Perinatal mortality has been shown to be lowest for homebirth midwives, then hospital midwives, then hospital physicians; demonstrating again that homebirth is safest for low risk women. This study also shows that deliveries assisted by homebirth midwives see the lowest severe perineal tears, lowest interventions (check out the table!), lower rates of infection, significantly lower adverse maternal outcomes, as well as less likely to have a newborn with trauma or needing oxygen therapy.
So then, why is it such a small percentage, and why does homebirth seem so taboo? Have you looked at a hospital birth bill? Birth is a major industry, and those physicians and hospitals want your money – not your healthy maternal and fetal outcome.
It isn’t like this everywhere in the world. In the Netherlands, homebirth is actually encouraged for low risk women, to the point that the government healthcare insurance system pays much more for homebirth than hospital birth (for these women). If you consider having a homebirth, you are not alone and not strange, but educated.
How should you birth?
The most important thing is that you feel supported and confident in your birth choice and team. Homebirth and midwives are not an option for some, and not a safe option for others. In addition, a solid back up plan, called “transfer” if you must transfer to a hospital, should be in place well before birth in every birth plan. Not every mother or baby can be birthed naturally, and you should weigh your options carefully and honor your intuition before choosing a delivery option.

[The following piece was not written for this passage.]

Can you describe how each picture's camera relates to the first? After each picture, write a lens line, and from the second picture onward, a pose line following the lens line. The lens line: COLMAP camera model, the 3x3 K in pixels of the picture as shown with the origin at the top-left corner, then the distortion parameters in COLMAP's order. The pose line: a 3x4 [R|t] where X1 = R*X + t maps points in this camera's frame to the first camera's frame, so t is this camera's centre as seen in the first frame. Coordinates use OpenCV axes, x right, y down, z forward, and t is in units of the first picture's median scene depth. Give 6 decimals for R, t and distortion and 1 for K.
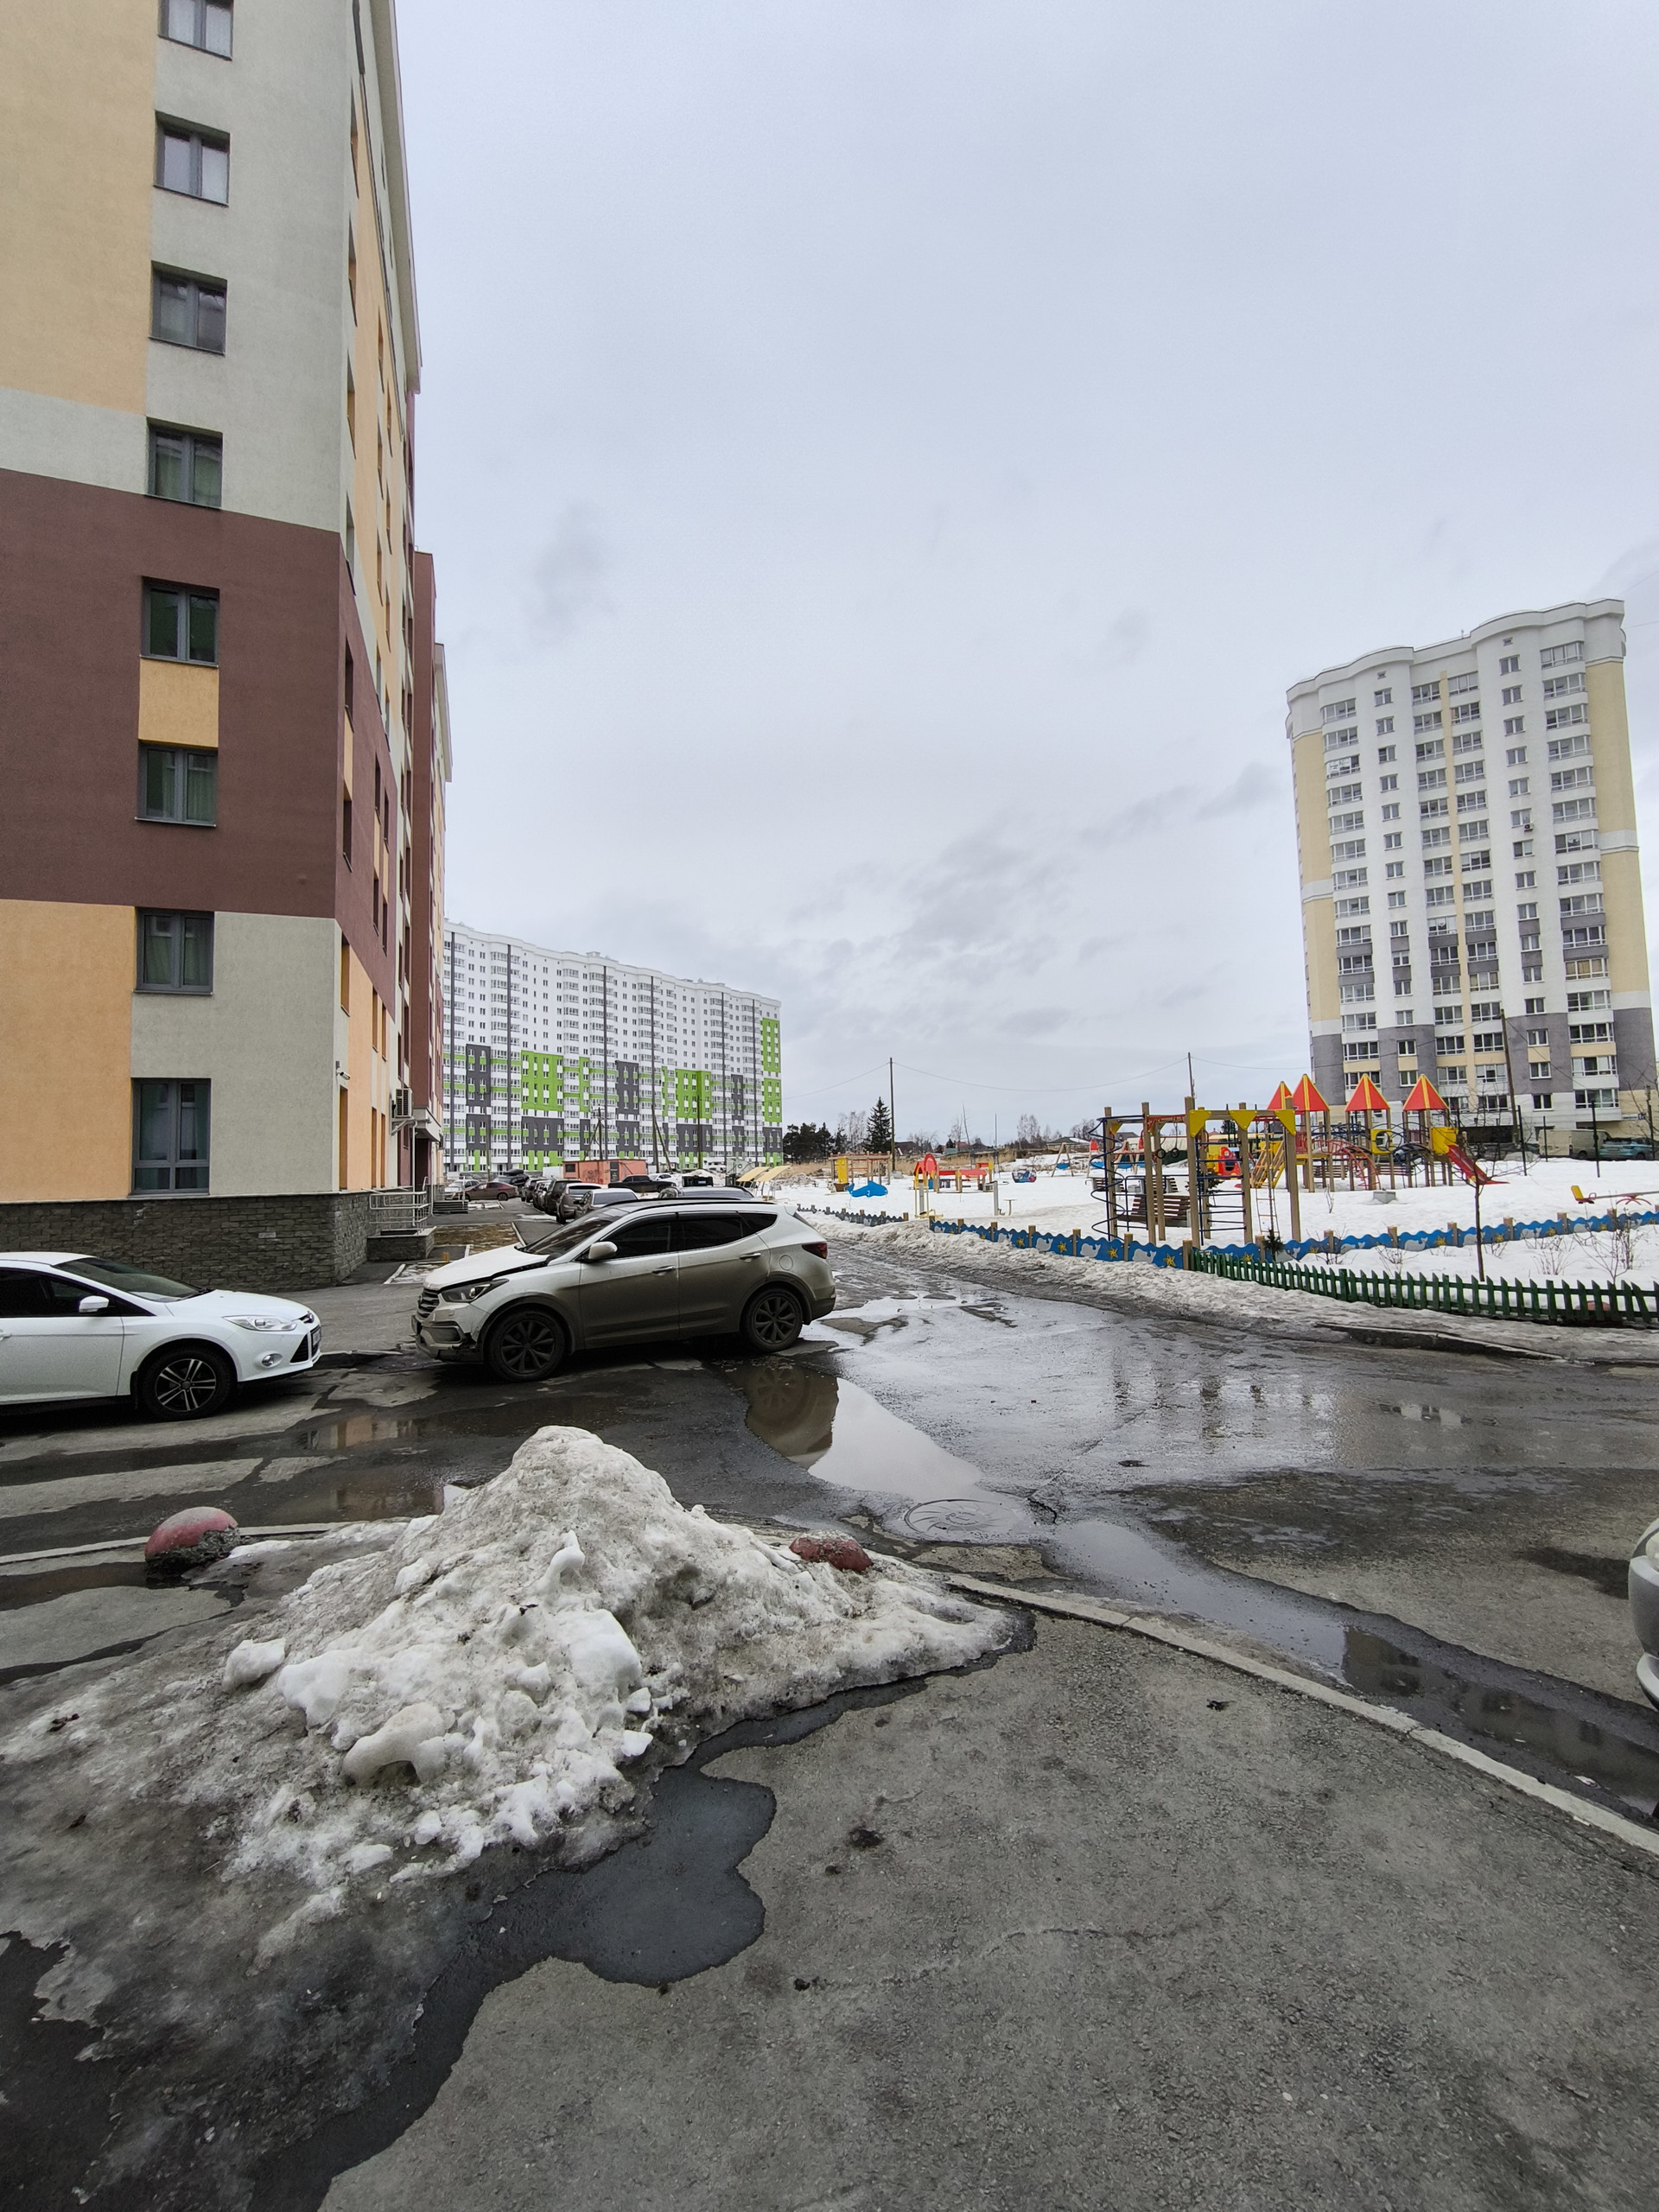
lens RADIAL K [[950.4, 0, 806.9], [0, 950.4, 1112.6], [0, 0, 1]] dist [-0.028204, 0.017972]
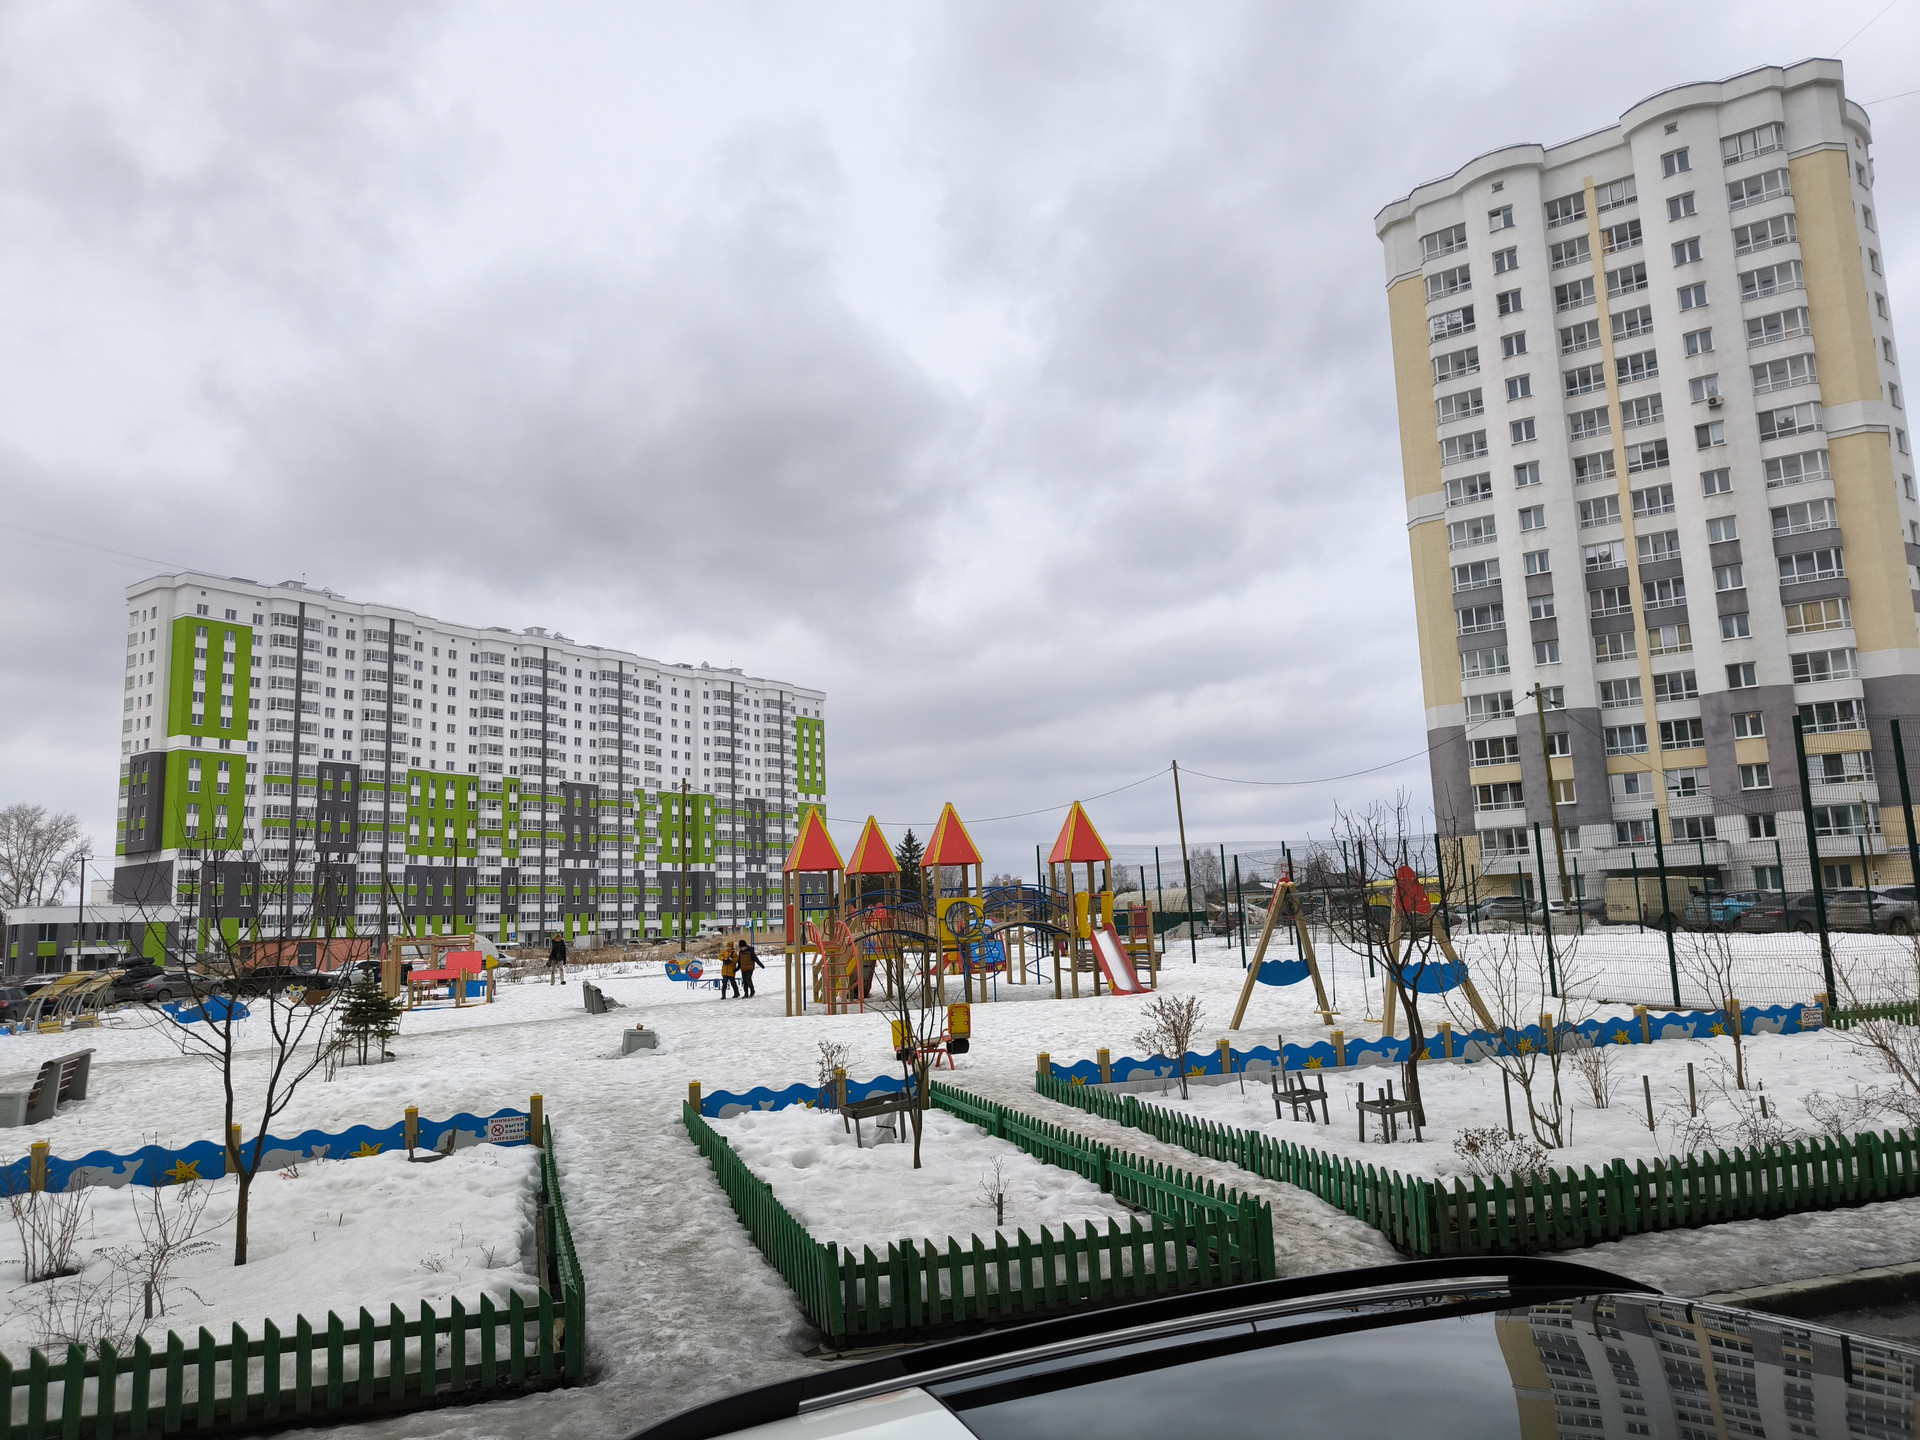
lens RADIAL K [[1328.0, 0, 956.4], [0, 1328.0, 733.4], [0, 0, 1]] dist [0.021253, -0.006047]
pose [[0.999326, -0.018164, -0.031896, 0.249398], [0.015355, 0.996161, -0.086185, -0.004156], [0.033339, 0.085637, 0.995768, 0.077263]]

However, that does not mean you should throw out the baby with the bath water. Natural birth options are available, and many women need education on their choices.
As a doula, I have seen midwives verbally help delivery nurses do procedures they don’t know how to do, or do well. Time and time again, I have seen that midwives simply understand the natural process of birth better, and know more procedures to easily and effectively produce positive birth outcomes.
I have had two homebirths. One was very difficult with a posterior and asynclitic baby, that eventually came out without an issue safely at home. That birth would surely have been a c-section in the hospital. The second birth, I focused on herbal and exercise birth preparation, and the entire birth was under 2 hours and easy as could be. I highly suggest educating yourself and looking into homebirth. A resource that may help you get started in your research is “The Business of Being Born,” a documentary by Ricki Lake.
Whichever way you birth, be sure you that educate yourself on your options, build a strong birth plan and team, and stand up for your choices. And, don’t write off birthing with a CPM.